Harper might leave the Nationals forever. He also might not leave, and build a Hall of Fame career with the Nationals over the next decade. Or he might take $400 million of the franchise’s money and give them 10 injury-marred seasons in exchange. Still, there’s a good chance that he goes away and doesn’t come back.

The Nationals won’t fold the entire franchise if Harper leaves. Life would go on, and considering the team is struggling to stay over .500 this season (with Harper hitting .214 and playing rough defense), it’s possible that they might even get better.

There would be symbolic ramifications of a Harper departure, though. The Nationals are currently in the middle or at the tail end of one of the most engaging, electric periods in the history of Washington baseball. Other than the Walter Johnson era, which ended nearly 100 years ago, it might be one of the only engaging and electric periods in the history of Washington baseball. The baseball gods gave the Nationals the gift of an all-time talent, and it’s possible that they’ll have turned him into four NL East titles, four crushing losses in the first round of the postseason, an MVP, one of the most exciting Home Run Derbies in history, and a sack filled with memories.
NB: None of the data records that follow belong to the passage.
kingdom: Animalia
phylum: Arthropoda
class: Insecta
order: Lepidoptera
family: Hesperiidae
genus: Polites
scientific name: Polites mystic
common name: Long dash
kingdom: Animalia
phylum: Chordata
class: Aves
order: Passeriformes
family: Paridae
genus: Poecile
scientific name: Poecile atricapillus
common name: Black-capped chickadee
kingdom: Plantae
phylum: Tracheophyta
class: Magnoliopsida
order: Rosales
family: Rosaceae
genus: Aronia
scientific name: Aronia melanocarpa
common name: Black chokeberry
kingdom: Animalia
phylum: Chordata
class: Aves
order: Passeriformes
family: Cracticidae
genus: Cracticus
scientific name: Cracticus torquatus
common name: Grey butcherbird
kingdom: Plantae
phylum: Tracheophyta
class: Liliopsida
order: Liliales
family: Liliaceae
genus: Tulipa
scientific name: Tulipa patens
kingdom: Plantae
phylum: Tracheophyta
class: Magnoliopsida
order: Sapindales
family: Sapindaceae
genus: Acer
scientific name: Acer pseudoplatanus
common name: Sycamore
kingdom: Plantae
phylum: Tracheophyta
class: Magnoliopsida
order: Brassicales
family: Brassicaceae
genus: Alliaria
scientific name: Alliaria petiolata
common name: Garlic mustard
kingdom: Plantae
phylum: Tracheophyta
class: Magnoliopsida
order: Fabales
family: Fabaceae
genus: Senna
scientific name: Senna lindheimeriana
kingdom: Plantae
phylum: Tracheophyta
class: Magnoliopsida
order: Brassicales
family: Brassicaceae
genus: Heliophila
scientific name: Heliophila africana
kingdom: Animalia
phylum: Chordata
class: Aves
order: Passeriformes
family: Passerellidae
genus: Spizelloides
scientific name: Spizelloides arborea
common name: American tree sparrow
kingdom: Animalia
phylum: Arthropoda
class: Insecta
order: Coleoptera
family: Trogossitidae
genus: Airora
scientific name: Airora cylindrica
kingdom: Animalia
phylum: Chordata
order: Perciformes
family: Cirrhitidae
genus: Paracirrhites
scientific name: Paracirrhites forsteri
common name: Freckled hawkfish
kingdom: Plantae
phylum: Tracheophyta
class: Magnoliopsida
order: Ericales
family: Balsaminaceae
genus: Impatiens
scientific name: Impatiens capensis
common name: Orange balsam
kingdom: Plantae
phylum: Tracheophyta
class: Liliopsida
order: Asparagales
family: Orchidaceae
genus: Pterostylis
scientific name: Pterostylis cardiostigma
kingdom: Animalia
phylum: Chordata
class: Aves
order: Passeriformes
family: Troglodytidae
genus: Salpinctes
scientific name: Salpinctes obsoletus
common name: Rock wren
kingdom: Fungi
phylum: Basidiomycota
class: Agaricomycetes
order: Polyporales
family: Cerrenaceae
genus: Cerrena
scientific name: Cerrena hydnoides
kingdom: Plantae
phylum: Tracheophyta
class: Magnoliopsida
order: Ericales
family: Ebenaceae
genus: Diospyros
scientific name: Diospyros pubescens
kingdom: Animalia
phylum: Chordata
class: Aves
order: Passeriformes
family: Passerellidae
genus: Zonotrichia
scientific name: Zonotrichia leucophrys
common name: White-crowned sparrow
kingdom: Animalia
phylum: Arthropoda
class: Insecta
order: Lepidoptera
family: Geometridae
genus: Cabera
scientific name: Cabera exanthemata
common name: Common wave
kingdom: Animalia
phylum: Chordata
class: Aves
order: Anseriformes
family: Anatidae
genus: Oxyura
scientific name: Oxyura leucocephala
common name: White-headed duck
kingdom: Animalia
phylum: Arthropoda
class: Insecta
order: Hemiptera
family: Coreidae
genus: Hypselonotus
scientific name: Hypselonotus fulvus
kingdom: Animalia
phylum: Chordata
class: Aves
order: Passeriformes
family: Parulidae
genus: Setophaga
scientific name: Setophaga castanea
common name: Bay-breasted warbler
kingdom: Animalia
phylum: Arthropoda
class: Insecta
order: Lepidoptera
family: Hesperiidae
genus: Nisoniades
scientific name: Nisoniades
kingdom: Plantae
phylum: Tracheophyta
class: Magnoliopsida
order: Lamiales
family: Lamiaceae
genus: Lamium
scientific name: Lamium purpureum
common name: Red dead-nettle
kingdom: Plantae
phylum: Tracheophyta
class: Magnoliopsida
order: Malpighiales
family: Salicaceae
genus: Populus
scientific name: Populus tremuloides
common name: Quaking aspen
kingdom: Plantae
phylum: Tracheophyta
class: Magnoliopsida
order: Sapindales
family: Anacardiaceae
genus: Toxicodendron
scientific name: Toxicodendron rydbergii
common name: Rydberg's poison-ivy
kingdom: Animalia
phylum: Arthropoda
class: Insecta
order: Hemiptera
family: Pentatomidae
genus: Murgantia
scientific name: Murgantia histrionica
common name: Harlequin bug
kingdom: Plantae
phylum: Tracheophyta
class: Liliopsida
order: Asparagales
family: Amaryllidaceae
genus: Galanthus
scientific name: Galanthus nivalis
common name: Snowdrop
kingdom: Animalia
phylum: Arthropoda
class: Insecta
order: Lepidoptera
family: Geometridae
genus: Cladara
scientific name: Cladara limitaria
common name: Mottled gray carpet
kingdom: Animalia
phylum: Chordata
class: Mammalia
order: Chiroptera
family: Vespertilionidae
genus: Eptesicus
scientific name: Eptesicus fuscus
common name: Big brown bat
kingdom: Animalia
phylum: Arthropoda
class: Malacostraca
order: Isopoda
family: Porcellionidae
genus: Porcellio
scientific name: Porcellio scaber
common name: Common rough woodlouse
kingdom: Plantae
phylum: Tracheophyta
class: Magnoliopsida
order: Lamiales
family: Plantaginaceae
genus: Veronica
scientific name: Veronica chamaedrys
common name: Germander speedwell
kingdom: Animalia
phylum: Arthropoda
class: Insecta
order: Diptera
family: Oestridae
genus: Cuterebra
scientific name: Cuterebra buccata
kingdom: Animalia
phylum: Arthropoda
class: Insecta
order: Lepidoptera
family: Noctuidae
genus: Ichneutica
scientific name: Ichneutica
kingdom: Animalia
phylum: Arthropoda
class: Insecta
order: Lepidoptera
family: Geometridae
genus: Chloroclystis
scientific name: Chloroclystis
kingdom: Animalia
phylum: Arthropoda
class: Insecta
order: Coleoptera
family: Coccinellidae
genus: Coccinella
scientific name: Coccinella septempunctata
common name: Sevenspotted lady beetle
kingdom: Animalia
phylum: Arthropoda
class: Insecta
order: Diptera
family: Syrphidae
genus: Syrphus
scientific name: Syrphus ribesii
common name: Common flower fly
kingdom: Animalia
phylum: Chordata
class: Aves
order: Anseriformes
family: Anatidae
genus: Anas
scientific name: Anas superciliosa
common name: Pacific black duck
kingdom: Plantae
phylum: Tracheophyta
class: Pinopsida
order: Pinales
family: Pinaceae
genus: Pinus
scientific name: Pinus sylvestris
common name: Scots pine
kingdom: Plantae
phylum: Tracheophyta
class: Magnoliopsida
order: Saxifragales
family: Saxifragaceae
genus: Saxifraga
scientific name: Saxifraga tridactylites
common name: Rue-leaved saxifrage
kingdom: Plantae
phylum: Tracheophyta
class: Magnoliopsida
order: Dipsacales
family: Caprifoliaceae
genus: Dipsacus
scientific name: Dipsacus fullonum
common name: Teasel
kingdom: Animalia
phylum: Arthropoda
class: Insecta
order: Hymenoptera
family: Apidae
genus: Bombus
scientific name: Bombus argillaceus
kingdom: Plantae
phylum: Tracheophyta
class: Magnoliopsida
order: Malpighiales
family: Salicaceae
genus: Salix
It’s possible they won’t have used Harper to finish their ultimate project, their most important in the century-plus of Washington baseball. Harper might leave before the Nationals create an identity that’s different from the current one, which is the sneaky-sad team from the crushingly sad baseball town.

Escaping that identity is something that Washington baseball has been trying to do for the last century or so.